_YOUR INSTRUCTIONS_
Where does the word "ψύξης" show up in the data? Please find each such line and copy it.

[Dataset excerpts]
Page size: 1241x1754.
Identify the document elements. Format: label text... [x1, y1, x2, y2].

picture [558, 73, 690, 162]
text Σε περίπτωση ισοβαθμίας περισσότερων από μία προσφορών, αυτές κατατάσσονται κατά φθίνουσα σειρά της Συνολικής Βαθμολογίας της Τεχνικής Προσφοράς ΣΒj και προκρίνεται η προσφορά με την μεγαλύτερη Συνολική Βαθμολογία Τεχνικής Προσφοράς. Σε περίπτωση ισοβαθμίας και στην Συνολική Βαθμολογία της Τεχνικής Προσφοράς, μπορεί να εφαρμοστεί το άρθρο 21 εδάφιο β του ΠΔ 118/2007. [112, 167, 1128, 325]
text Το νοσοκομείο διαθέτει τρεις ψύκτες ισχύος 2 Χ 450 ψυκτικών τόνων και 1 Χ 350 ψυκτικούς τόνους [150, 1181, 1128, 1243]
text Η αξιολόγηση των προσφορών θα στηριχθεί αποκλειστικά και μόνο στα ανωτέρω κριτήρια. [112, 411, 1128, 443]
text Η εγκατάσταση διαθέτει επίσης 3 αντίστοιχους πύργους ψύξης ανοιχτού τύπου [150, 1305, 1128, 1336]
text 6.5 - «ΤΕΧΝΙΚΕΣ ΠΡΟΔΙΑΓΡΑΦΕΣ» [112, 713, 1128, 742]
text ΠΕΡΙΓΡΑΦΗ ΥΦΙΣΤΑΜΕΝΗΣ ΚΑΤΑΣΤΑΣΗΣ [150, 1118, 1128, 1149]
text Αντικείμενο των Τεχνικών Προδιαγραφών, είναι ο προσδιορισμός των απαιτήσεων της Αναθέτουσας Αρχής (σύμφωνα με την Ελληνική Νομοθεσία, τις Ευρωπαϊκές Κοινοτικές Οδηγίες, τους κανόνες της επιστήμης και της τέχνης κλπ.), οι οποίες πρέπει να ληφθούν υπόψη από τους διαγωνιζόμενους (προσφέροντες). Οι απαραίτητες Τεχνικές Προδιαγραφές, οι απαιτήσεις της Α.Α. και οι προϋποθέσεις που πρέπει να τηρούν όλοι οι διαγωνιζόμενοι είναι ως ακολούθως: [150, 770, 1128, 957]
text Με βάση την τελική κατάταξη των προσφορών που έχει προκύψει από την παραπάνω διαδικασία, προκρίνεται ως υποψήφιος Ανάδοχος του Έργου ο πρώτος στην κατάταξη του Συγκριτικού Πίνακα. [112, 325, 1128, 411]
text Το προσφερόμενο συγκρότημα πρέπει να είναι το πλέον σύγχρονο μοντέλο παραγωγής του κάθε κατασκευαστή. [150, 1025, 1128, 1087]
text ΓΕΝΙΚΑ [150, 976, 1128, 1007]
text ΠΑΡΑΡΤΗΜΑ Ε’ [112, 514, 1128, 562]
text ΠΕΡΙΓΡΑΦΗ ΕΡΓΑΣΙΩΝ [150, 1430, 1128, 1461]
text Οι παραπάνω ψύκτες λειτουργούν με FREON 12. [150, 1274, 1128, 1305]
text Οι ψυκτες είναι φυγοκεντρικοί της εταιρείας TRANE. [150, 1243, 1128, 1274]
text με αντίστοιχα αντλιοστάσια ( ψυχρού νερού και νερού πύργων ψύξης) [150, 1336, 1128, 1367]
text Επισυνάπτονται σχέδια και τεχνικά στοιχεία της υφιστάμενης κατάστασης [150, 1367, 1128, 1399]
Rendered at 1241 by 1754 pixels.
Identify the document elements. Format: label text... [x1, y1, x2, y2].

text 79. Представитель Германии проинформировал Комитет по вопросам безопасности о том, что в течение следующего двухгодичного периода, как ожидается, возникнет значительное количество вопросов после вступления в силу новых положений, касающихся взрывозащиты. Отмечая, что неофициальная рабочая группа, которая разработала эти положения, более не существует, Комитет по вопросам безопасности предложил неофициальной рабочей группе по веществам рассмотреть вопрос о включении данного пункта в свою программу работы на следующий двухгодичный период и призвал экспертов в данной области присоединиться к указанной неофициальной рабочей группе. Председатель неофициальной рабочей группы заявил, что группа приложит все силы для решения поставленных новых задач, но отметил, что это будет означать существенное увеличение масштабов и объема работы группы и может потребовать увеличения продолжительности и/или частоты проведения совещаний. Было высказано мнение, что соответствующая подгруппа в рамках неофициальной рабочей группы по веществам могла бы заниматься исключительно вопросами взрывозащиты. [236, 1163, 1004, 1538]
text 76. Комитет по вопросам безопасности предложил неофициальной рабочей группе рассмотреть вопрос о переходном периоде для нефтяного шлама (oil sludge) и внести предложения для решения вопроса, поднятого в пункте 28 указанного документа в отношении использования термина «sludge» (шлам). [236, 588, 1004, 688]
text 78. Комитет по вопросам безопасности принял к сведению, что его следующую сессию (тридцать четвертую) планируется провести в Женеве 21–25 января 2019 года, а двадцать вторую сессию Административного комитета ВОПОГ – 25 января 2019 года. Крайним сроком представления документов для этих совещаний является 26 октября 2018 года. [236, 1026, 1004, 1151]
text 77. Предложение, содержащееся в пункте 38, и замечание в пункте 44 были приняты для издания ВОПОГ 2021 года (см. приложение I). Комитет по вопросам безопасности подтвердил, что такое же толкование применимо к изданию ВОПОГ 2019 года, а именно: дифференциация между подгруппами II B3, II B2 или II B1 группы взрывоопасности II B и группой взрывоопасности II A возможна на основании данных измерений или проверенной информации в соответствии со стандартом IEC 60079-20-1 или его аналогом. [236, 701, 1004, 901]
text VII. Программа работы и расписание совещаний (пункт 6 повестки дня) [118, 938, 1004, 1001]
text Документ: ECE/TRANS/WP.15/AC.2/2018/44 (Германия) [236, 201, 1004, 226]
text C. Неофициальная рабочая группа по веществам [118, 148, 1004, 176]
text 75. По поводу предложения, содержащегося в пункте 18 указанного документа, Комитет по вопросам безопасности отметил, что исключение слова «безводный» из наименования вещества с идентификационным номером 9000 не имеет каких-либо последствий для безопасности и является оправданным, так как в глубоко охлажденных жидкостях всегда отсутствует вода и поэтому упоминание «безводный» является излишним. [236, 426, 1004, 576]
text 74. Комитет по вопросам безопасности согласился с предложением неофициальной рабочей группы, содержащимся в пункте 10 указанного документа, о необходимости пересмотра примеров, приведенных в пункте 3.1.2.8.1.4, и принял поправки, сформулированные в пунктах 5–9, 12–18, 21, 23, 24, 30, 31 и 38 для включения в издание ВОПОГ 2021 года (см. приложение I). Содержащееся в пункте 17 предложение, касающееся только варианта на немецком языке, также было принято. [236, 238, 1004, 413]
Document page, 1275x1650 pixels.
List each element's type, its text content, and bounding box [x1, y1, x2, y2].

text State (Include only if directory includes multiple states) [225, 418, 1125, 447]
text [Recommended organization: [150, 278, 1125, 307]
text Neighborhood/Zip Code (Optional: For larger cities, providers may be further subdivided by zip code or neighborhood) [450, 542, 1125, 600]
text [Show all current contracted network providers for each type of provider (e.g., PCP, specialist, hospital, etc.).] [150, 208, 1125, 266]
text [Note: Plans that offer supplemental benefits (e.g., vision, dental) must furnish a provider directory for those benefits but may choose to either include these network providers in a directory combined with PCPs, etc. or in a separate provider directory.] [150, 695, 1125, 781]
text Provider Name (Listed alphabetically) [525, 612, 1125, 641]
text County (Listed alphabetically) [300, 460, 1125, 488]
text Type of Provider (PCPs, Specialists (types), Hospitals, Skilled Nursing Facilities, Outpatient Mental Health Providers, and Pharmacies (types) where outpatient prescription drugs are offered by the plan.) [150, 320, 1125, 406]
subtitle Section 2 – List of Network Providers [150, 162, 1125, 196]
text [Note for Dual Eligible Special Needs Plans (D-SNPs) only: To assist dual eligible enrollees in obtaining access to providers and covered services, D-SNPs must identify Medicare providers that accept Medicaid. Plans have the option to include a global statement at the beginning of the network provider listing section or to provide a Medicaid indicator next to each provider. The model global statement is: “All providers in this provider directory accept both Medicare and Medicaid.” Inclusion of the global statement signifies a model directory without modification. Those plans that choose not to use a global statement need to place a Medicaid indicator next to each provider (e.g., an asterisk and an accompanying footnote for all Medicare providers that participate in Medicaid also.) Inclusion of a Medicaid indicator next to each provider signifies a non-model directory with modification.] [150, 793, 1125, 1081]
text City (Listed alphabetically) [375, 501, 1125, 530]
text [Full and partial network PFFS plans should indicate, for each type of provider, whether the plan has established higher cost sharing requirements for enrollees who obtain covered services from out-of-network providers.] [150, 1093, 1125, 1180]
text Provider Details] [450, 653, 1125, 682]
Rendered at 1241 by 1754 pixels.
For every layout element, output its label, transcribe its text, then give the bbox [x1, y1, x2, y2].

_WRITTEN ANSWER_
text Η εγκατάσταση διαθέτει επίσης 3 αντίστοιχους πύργους ψύξης ανοιχτού τύπου [150, 1305, 1128, 1336]
text με αντίστοιχα αντλιοστάσια ( ψυχρού νερού και νερού πύργων ψύξης) [150, 1336, 1128, 1367]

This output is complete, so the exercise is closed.